Social housing has been much in the news lately with the Government’s controversial plans to ‘blitz’ what are considered ‘sink’ estates.
One of those said to be earmarked for redevelopment is the Winstanley Estate, north of Clapham Junction, considered a model of its kind when it went up, mostly in the early to mid-1960s. In fact the area involved includes the slightly later York Road Estate which is likely to be entirely rebuilt, following consultation between Wandsworth Council and local residents.

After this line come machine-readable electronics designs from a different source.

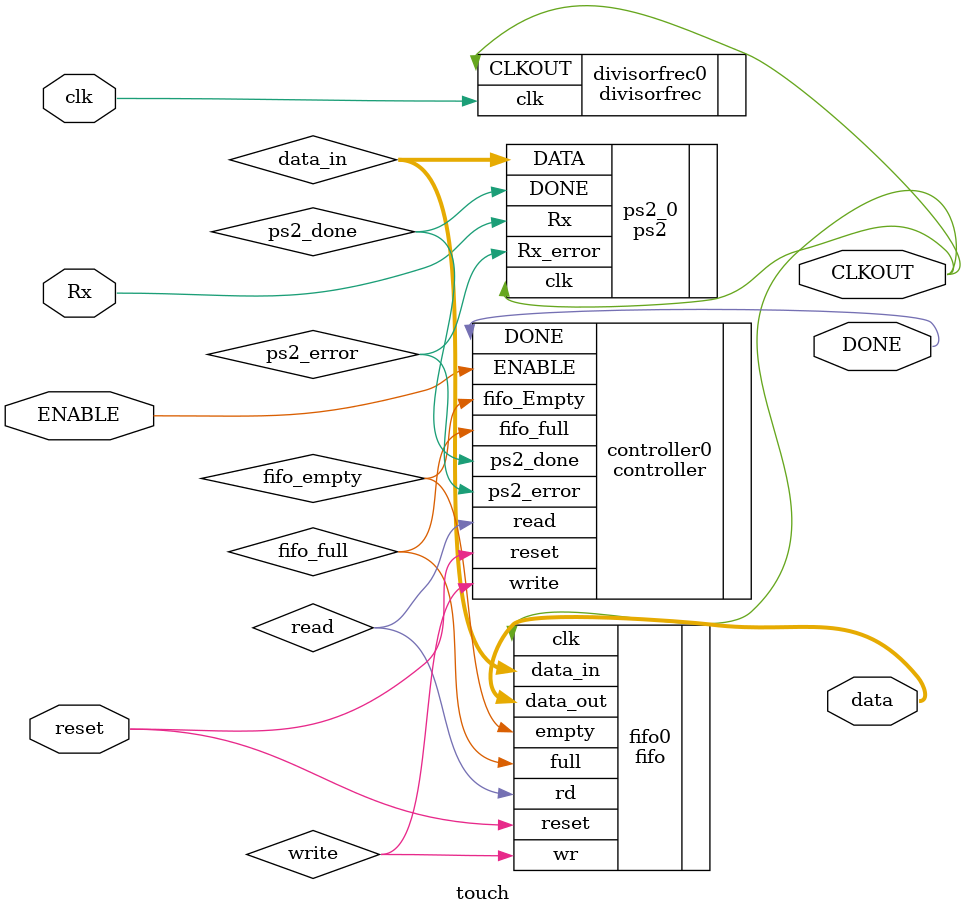
<source format=v>
module	touch	(	
		input				ENABLE,
		input				clk,
		input				Rx,
		input				reset,
		output	[7:0]	data,
		output 			DONE,
		output 			CLKOUT
		);

		wire [7:0] 	data_in;
		wire 	   	wr;
		wire 	   	ps2_error;
		wire	   	read;
		wire	   	write;
		wire	   	ps2_done;
		wire			fifo_empty;
		wire			fifo_full;

divisorfrec	divisorfrec0	(
					.clk		(	clk		),
					.CLKOUT	(	CLKOUT	)
				);

ps2		ps2_0		(
					.Rx		(	Rx				),
					.clk		(	CLKOUT		),
					.Rx_error(	ps2_error	),
					.DATA		(	data_in		),
					.DONE		(	ps2_done		)
				);

fifo		fifo0		(
					.clk		(	CLKOUT		),
					.reset	(	reset			),
					.rd		(	read			),
					.wr		(	write			),
					.data_in	(	data_in		),
					.data_out(	data			),
					.full		(	fifo_full	),
					.empty	(	fifo_empty	)
				);

controller	controller0	(
					.ENABLE		(	ENABLE		),
					.reset		(	reset			),
					.fifo_Empty	(	fifo_empty	),
					.fifo_full	(	fifo_full	),
					.ps2_done	(	ps2_done		),
					.ps2_error	(	ps2_error	),
					.DONE			(	DONE		),
					.read			(	read		),
					.write		(	write		)
				);
endmodule

</source>
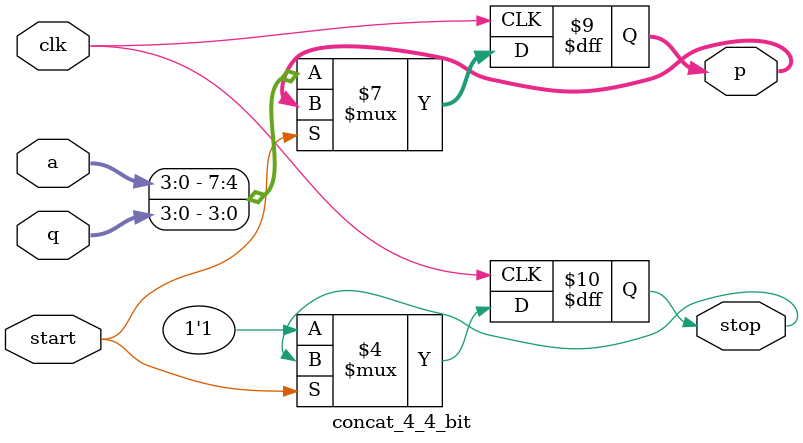
<source format=v>
module concat_4_4_bit (
                        input start,
                        input [3:0] a,q,
                        input clk,
                        output reg [7:0] p,
                        output reg stop
                      );
  
  always @(posedge clk) begin
    if (~start) begin
      p = {a, q};
      stop = 1'b1;
    end
  end

endmodule

</source>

The history of the area, its Victorian prehistory of small terraced houses as well as the colourful evolution of the Winstanley and York Road estates from the 1950s to the 1970s were covered in detail in the Survey of London’s volume 50 on Battersea housing (2013). Its assessment generally draws out the relative merits of the Winstanley, with its ‘coherence of design lacking in any other post-war housing built in Battersea’, which is likely to be refurbished, and the ‘uninspired’ York Road with its ‘bulky monotony’, which is to be demolished:
Though now perhaps best known outside Battersea as the home of garage and hip hop band So Solid Crew, the Winstanley has also provided a filming location for a number of feature films, notably Poor Cow (1967), Ken Loach’s first full-length film as a director, and the Oliver Reed thriller Sitting Target (1972). The Survey was involved with the architecture departments at Cambridge and Liverpool in 2012-13 in a research project called Cinematic Geographies of Battersea. Taking its cue from Jonathan Raban’s 1974 book Soft City, the project explored the different ways that urban histories, such as the Survey, and filmmakers, present the city, whether as the ‘hard city’ found in statistics and maps, or the ‘soft city’ found in the suggestive discontinuities of film. One outcome was a short film about the Winstanley that mixes a voiceover taken from edited Survey of London text about the Winstanley, with archive photos and film clips of the Winstanley, both from newsreel and feature films, to suggest that these hard and soft cities are on a continuum, and not that one is ‘more real’ as Raban suggested, than the other.